(Memphis) - Tennessee's voter I.D. law is upheld by an Appellate Court. But, the panel of judges ruled that City of Memphis library cards can be used as a form of photo I.D.
"This is a great day," Memphis Mayor A.C. Wharton said.
It was a decision that was met with excitement in Memphis.
"The mayor knew we were right," City Attorney Herman Morris said. "We are going to make sure that our voters in Memphis are able to get an I.D. card that is convenient and accessible so their right to vote isn't limited or infringed on because they lack a photo I.D."
The city of Memphis and two women who live there filed the lawsuit asking that the library cards to be considered an acceptable form of I.D.
Sullistine Bell is one of women named in the suit. She was too sick to go on camera, but talked to us by phone about the decision.
"I am proud of that. That means we are still moving forward and not backwards," Bell said. "It was worth the effort to even try."
But the Secretary of State isn't giving up so fast.
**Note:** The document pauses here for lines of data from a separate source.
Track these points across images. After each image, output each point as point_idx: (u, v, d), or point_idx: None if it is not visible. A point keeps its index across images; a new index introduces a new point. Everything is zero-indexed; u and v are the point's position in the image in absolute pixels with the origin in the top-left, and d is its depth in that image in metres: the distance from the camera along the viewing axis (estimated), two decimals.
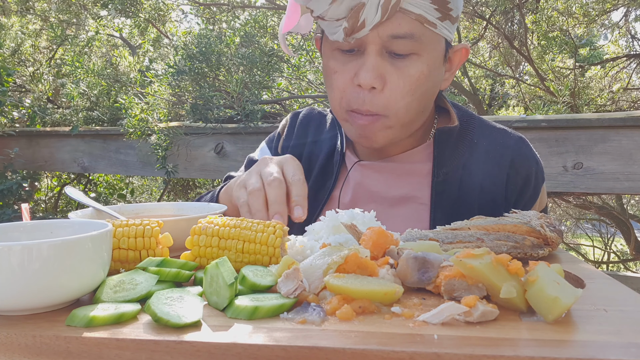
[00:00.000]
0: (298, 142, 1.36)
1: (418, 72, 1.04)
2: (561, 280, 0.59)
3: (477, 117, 1.25)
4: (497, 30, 4.49)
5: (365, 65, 1.03)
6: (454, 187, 1.15)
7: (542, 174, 1.21)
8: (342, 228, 0.86)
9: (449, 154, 1.17)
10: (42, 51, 5.61)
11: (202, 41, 3.25)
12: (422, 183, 1.18)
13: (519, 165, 1.16)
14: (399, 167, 1.21)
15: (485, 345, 0.50)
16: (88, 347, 0.54)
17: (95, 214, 1.01)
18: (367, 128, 1.09)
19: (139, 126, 3.21)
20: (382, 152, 1.23)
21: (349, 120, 1.12)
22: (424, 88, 1.07)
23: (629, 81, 4.82)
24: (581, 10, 4.30)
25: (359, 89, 1.05)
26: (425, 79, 1.05)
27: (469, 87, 4.79)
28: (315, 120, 1.38)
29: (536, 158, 1.20)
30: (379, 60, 1.03)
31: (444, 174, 1.16)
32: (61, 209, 5.39)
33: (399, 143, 1.20)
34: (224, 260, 0.66)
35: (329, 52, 1.11)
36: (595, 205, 4.59)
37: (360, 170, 1.24)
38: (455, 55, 1.15)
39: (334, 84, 1.10)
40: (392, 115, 1.07)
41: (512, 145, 1.18)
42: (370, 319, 0.58)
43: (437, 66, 1.08)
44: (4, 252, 0.58)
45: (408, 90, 1.04)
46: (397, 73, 1.03)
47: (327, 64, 1.12)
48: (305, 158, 1.31)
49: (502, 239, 0.84)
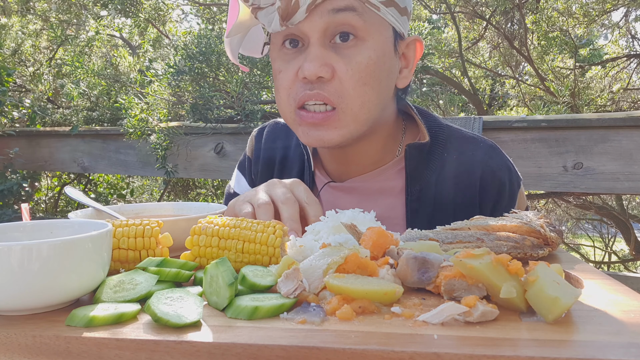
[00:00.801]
0: (267, 163, 1.31)
1: (366, 59, 1.00)
2: (561, 280, 0.59)
3: (445, 127, 1.20)
4: (497, 30, 4.49)
5: (308, 56, 0.99)
6: (427, 204, 1.12)
7: (516, 180, 1.17)
8: (342, 228, 0.86)
9: (421, 170, 1.14)
10: (42, 51, 5.62)
11: (202, 41, 3.25)
12: (396, 203, 1.15)
13: (490, 177, 1.13)
14: (369, 186, 1.18)
15: (485, 345, 0.50)
16: (88, 347, 0.54)
17: (95, 214, 1.01)
18: (318, 127, 1.03)
19: (138, 126, 3.21)
20: (352, 168, 1.19)
21: (298, 122, 1.06)
22: (377, 77, 1.02)
23: (629, 81, 4.82)
24: (581, 10, 4.30)
25: (306, 83, 1.01)
26: (375, 66, 1.01)
27: (469, 87, 4.78)
28: (282, 134, 1.32)
29: (508, 165, 1.17)
30: (322, 50, 1.00)
31: (417, 191, 1.13)
32: (61, 209, 5.39)
33: (368, 158, 1.17)
34: (223, 260, 0.66)
35: (276, 54, 1.08)
36: (595, 206, 4.59)
37: (330, 192, 1.20)
38: (409, 49, 1.11)
39: (280, 85, 1.06)
40: (346, 109, 1.01)
41: (481, 156, 1.15)
42: (370, 319, 0.58)
43: (386, 55, 1.04)
44: (4, 252, 0.58)
45: (359, 78, 1.00)
46: (344, 61, 0.99)
47: (274, 68, 1.08)
48: (279, 164, 1.28)
49: (502, 239, 0.84)
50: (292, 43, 1.05)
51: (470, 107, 5.35)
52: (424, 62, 3.64)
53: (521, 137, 2.33)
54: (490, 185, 1.13)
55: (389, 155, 1.20)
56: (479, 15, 4.37)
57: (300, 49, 1.04)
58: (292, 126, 1.11)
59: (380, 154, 1.19)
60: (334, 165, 1.22)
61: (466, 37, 4.93)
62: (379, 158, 1.19)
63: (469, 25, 4.86)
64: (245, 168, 1.37)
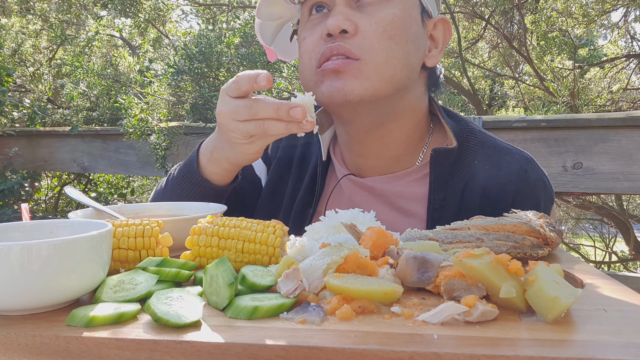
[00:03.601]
0: (288, 144, 1.28)
1: (390, 15, 0.99)
2: (561, 280, 0.59)
3: (477, 132, 1.14)
4: (497, 30, 4.49)
5: (332, 14, 1.00)
6: (451, 214, 1.06)
7: (550, 197, 1.11)
8: (342, 228, 0.86)
9: (446, 178, 1.08)
10: (42, 51, 5.62)
11: (202, 41, 3.25)
12: (417, 209, 1.10)
13: (526, 192, 1.07)
14: (390, 188, 1.13)
15: (485, 345, 0.50)
16: (88, 346, 0.54)
17: (95, 213, 1.01)
18: (339, 76, 0.99)
19: (138, 126, 3.21)
20: (371, 162, 1.14)
21: (320, 80, 1.02)
22: (403, 35, 1.00)
23: (628, 81, 4.83)
24: (580, 11, 4.31)
25: (330, 40, 1.00)
26: (401, 22, 1.00)
27: (468, 87, 4.79)
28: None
29: (544, 180, 1.11)
30: (347, 9, 1.00)
31: (441, 200, 1.07)
32: (61, 209, 5.39)
33: (389, 151, 1.12)
34: (223, 260, 0.66)
35: (302, 26, 1.09)
36: (595, 206, 4.59)
37: (349, 186, 1.16)
38: (437, 30, 1.11)
39: (304, 51, 1.06)
40: (370, 60, 0.98)
41: (517, 170, 1.08)
42: (370, 319, 0.58)
43: (412, 18, 1.03)
44: (4, 252, 0.58)
45: (383, 32, 0.98)
46: (368, 17, 0.99)
47: (299, 39, 1.09)
48: (297, 162, 1.24)
49: (502, 238, 0.84)
50: (318, 9, 1.07)
51: (469, 107, 5.35)
52: None
53: (521, 137, 2.33)
54: (526, 200, 1.07)
55: (411, 156, 1.15)
56: (478, 15, 4.37)
57: (326, 14, 1.05)
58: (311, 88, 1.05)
59: (402, 149, 1.14)
60: (353, 156, 1.17)
61: (465, 37, 4.93)
62: (400, 154, 1.14)
63: (469, 25, 4.86)
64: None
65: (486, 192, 1.07)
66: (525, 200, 1.07)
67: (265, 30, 1.21)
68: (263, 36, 1.21)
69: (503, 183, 1.07)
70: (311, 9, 1.08)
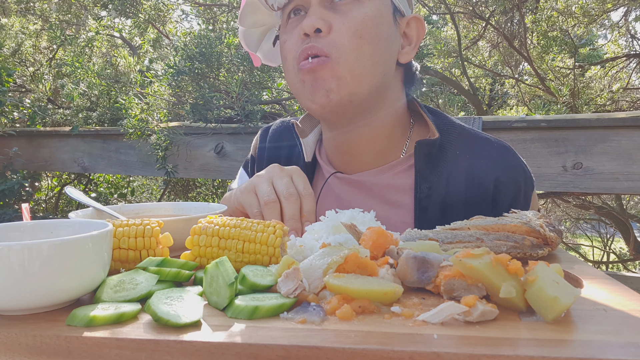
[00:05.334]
0: (271, 162, 1.29)
1: (362, 14, 1.04)
2: (560, 280, 0.59)
3: (457, 125, 1.19)
4: (497, 30, 4.49)
5: (307, 15, 1.06)
6: (437, 203, 1.11)
7: (530, 182, 1.16)
8: (342, 228, 0.86)
9: (431, 168, 1.13)
10: (42, 51, 5.62)
11: (202, 42, 3.25)
12: (405, 200, 1.14)
13: (506, 179, 1.12)
14: (377, 182, 1.17)
15: (484, 344, 0.50)
16: (88, 346, 0.54)
17: (96, 213, 1.01)
18: (317, 76, 1.04)
19: (139, 126, 3.21)
20: (357, 159, 1.19)
21: (300, 78, 1.08)
22: (374, 34, 1.04)
23: (628, 81, 4.82)
24: (581, 10, 4.31)
25: (306, 39, 1.05)
26: (372, 22, 1.04)
27: (468, 87, 4.78)
28: (287, 133, 1.32)
29: (522, 166, 1.16)
30: (321, 9, 1.05)
31: (427, 189, 1.11)
32: (61, 209, 5.39)
33: (373, 147, 1.16)
34: (224, 260, 0.66)
35: (282, 31, 1.14)
36: (595, 206, 4.59)
37: (337, 184, 1.20)
38: (410, 28, 1.14)
39: (286, 54, 1.11)
40: (341, 60, 1.03)
41: (496, 157, 1.14)
42: (370, 319, 0.58)
43: (384, 18, 1.07)
44: (4, 252, 0.58)
45: (354, 31, 1.03)
46: (341, 16, 1.04)
47: (280, 42, 1.14)
48: (283, 164, 1.25)
49: (502, 238, 0.84)
50: (296, 12, 1.11)
51: (469, 107, 5.35)
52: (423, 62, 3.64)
53: (521, 137, 2.33)
54: (507, 186, 1.11)
55: (395, 150, 1.19)
56: (478, 15, 4.37)
57: (302, 16, 1.09)
58: (298, 87, 1.10)
59: (386, 145, 1.18)
60: (339, 155, 1.22)
61: (465, 37, 4.93)
62: (385, 148, 1.18)
63: (469, 24, 4.86)
64: (249, 167, 1.38)
65: (469, 180, 1.12)
66: (505, 185, 1.12)
67: (250, 37, 1.26)
68: (247, 43, 1.27)
69: (484, 170, 1.12)
70: (290, 13, 1.13)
Thursday afternoon he told News Channel 3 he's filing an appeal with the Tennessee Supreme Court on Friday. If it accepts the appeal, a stay is automatically issued.
So if someone shows up with Memphis library card, they will have to vote with a provisional ballot. It will be noted on the envelope that they voted with a library card.
If the TN Supreme Court agrees that the library card is a valid I.D., the vote will then be counted.
The city's hopeful that will happen.
"We are on the right side of history and on the right side of the law," Morris said.
So far in Tennessee during early voting out of the 725,000 people who have voted, 67 people voted with a provisional ballot because they did not have the right form of I.D.
Twenty-nine of those people have returned already with I.D.